Top 13 U.S. Winter Olympians

These athletes took home gold, but also stole our hearts. Choose your favorite winter Olympian in our poll

Shaun White, Snowboarding
Shaun White, Snowboarding Joe Klamar / AFP / Getty Images

Dorothy Hamill, Figure Skating

Dorothy Hamill, Figure Skating
(Tony Duffy / Getty Images)
Going into the 1976 Winter Games in Innsbruck, Austria, Dorothy Hamill had three consecutive U.S. national championship wins. Coming out, she had an Olympic gold. Not to mention, millions of adoring fans. Reporters called the 19-year-old figure skater “America’s Sweetheart.” Young girls across the country rushed out to get the skater’s pixie haircut and a Dorothy Hamill doll. And rising stars in the skating world worked to perfect her trademark spin, the Hamill Camel. At 53, Hamill continues to skate and mentor skaters, including 2010 Olympic hopeful Rachael Flatt.

Shaun White, Snowboarding

Shaun White, Snowboarding
(Joe Klamar / AFP / Getty Images)
Shaun White has become the face of snowboarding, gracing the covers of Sports Illustrated, Men’s Journal, Outside and Rolling Stone and starring in numerous commercials. On top of his 2006 and 2010 Olympic golds, “The Flying Tomato” (a nickname his mop of red hair earned him) has collected nine X Games gold medals and become the first athlete to medal in both the Summer and Winter X Games. (Did I mention he skateboards?) Last winter, he perfected six new tricks for the Vancouver Games, five of which had never been done before, in a secret halfpipe in the backcountry behind Colorado’s Silverton Mountain. In Vancouver, he finished his final run—a victory lap considering his first run secured him the gold—with his Double McTwist 1260, a maneuver connecting two flips and three and a half spins.

Bonnie Blair, Speed Skating

(Simon Bruty / ALLSPORT)

When Bonnie was born, her father was at a rink in Cornwall, New York, watching one of his five other children competing. It had to be announced over the loudspeaker that “another skater” had joined the Blair brood. She was on skates at age two, and by 23, she had worked her way up to the Olympic level. At 5 feet 4 inches and 130 pounds, Blair was a powerhouse. She raked in six medals, the most ever won by a winter Olympian, in the 1988, 1992 and 1994 Games. Five of the six, mind you, are gold.

Kristi Yamaguchi, Figure Skating

Kristi Yamaguchi, Figure Skating
(Eric Feferberg / AFP / Getty Images)

Kristi Yamaguchi’s success as a skater began in pairs skating with her partner, Rudy Galindo. But, by 1990, the California native turned her efforts to singles. In 1992, Yamaguchi became the national, Olympic and world champion. Her gold medal win at the 1992 Winter Games in Albertville, France, broke a dry spell for the women’s team, which hadn’t clinched a gold since Dorothy Hamill in 1976. In 2008, Yamaguchi’s skating skills translated over to the dance floor, where she earned a new title, winner of ABC’s Dancing with the Stars. This February, during the Vancouver Winter Games, she will be a special correspondent for the Today show.

Work instruction - Reproduce the passage of the Winter Olympians text starting with "These athletes took" and going on through "hopeful Rachael Flatt.".

Dataset extract -
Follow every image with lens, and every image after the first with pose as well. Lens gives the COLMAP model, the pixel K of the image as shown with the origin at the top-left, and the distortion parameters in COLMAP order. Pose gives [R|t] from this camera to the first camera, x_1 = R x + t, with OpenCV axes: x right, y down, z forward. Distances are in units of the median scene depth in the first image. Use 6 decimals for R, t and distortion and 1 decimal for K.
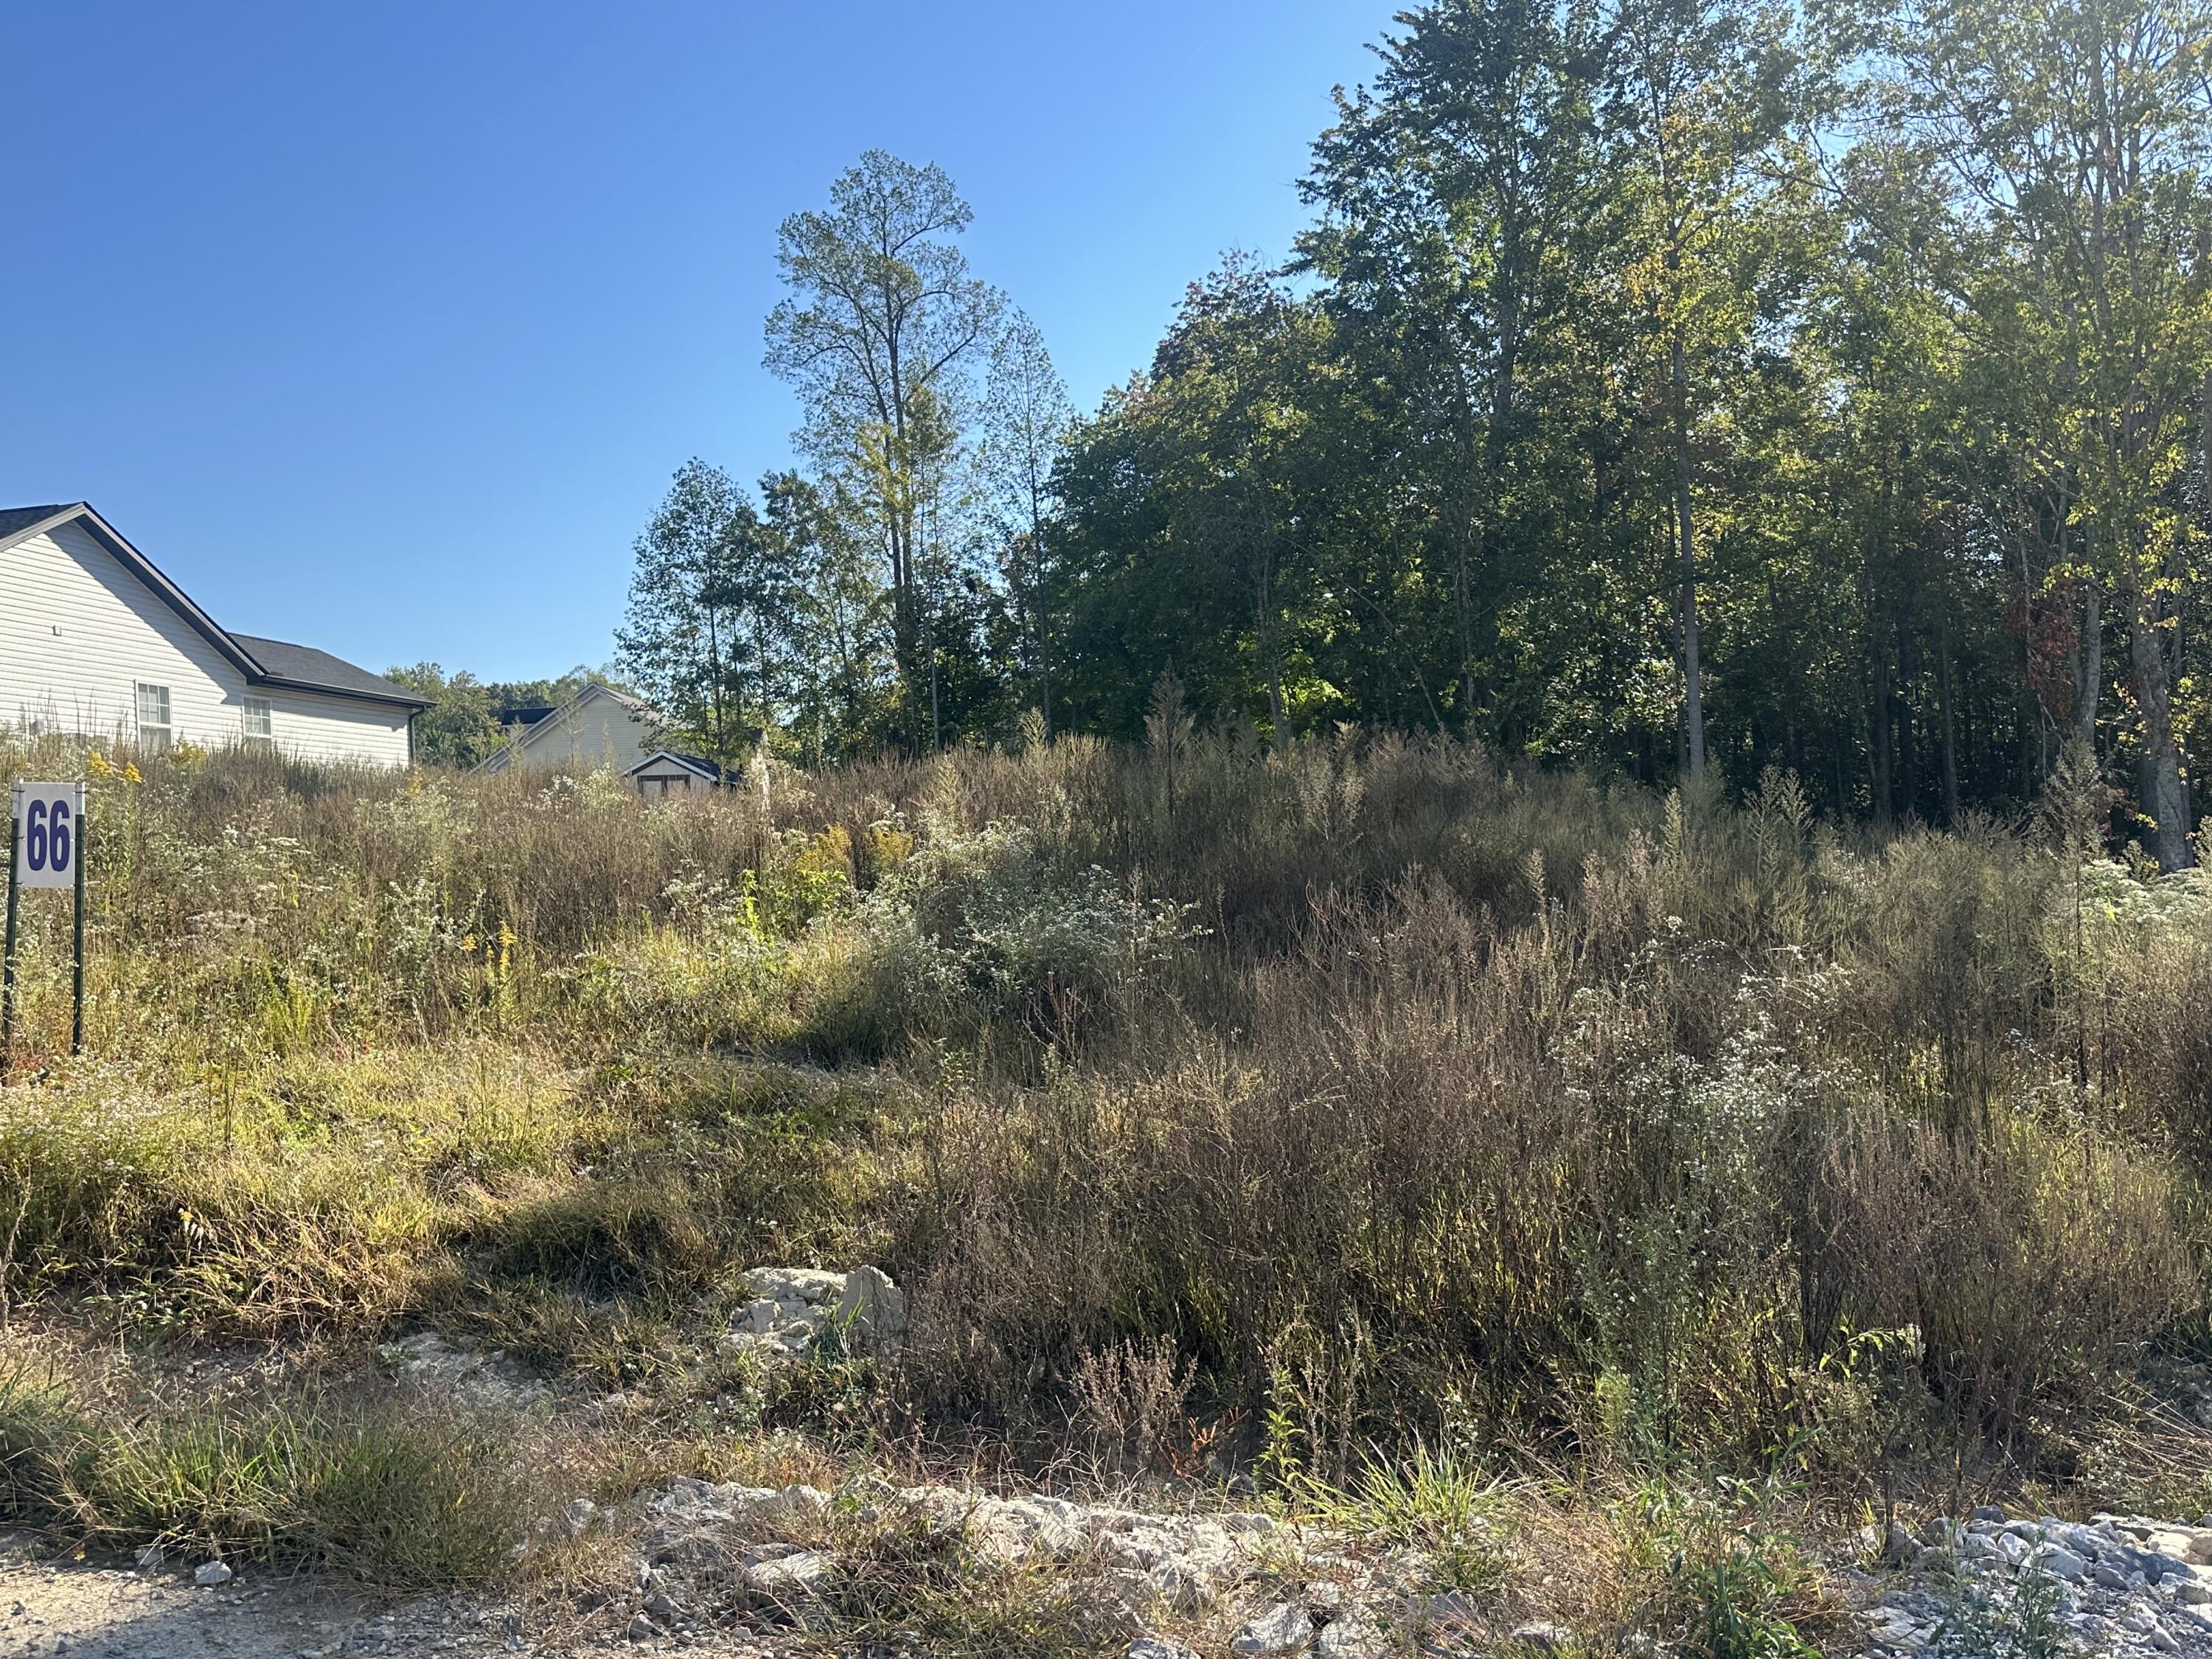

Output of the task -
These athletes took home gold, but also stole our hearts. Choose your favorite winter Olympian in our poll

Shaun White, Snowboarding
Shaun White, Snowboarding Joe Klamar / AFP / Getty Images

Dorothy Hamill, Figure Skating

Dorothy Hamill, Figure Skating
(Tony Duffy / Getty Images)
Going into the 1976 Winter Games in Innsbruck, Austria, Dorothy Hamill had three consecutive U.S. national championship wins. Coming out, she had an Olympic gold. Not to mention, millions of adoring fans. Reporters called the 19-year-old figure skater “America’s Sweetheart.” Young girls across the country rushed out to get the skater’s pixie haircut and a Dorothy Hamill doll. And rising stars in the skating world worked to perfect her trademark spin, the Hamill Camel. At 53, Hamill continues to skate and mentor skaters, including 2010 Olympic hopeful Rachael Flatt.